━━ GIVEN DATA ━━

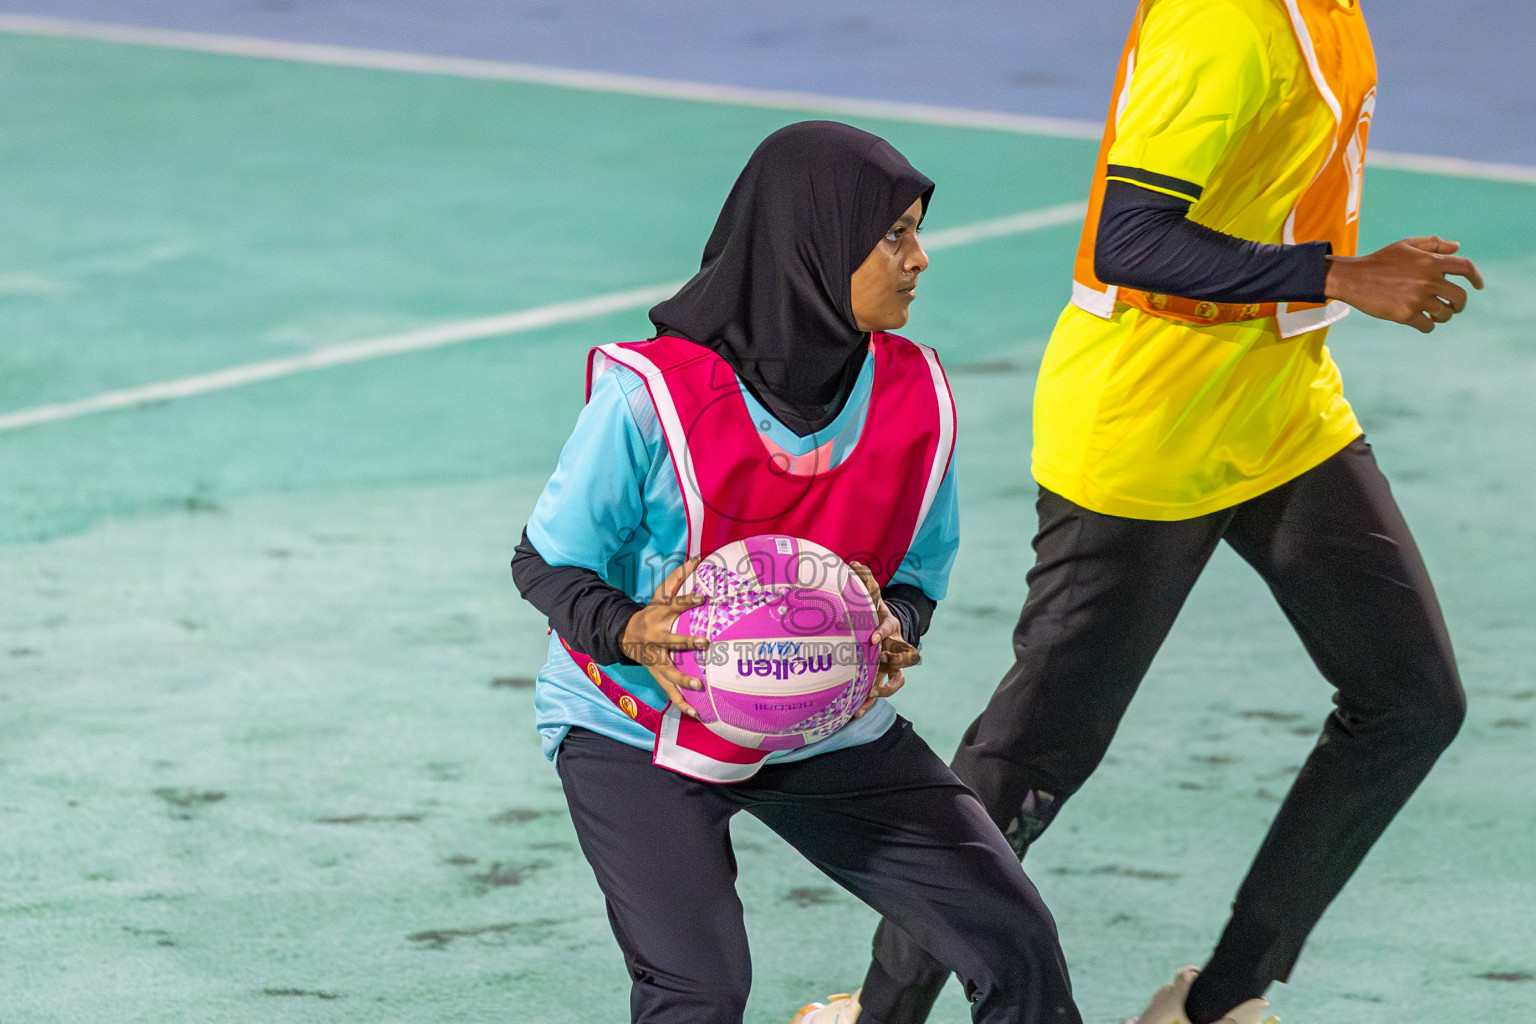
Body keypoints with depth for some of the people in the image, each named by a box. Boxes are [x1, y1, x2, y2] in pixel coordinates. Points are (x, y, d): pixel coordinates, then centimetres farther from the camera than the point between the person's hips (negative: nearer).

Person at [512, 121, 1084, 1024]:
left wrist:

━━━

The result should be the full listing, retyped exactly and free of pictures.

ANSWER BOX
Body keypoints with depth for some of the people in the image, each named by a box. Boxes are [x1, y1, x2, y2] in pixel coordinates. Points are (x, y, d): pixel coordinates, then centimetres farther from the camera than the point between the person's hips (negative: nearer).

Person at [512, 121, 1084, 1024]:
left wrist:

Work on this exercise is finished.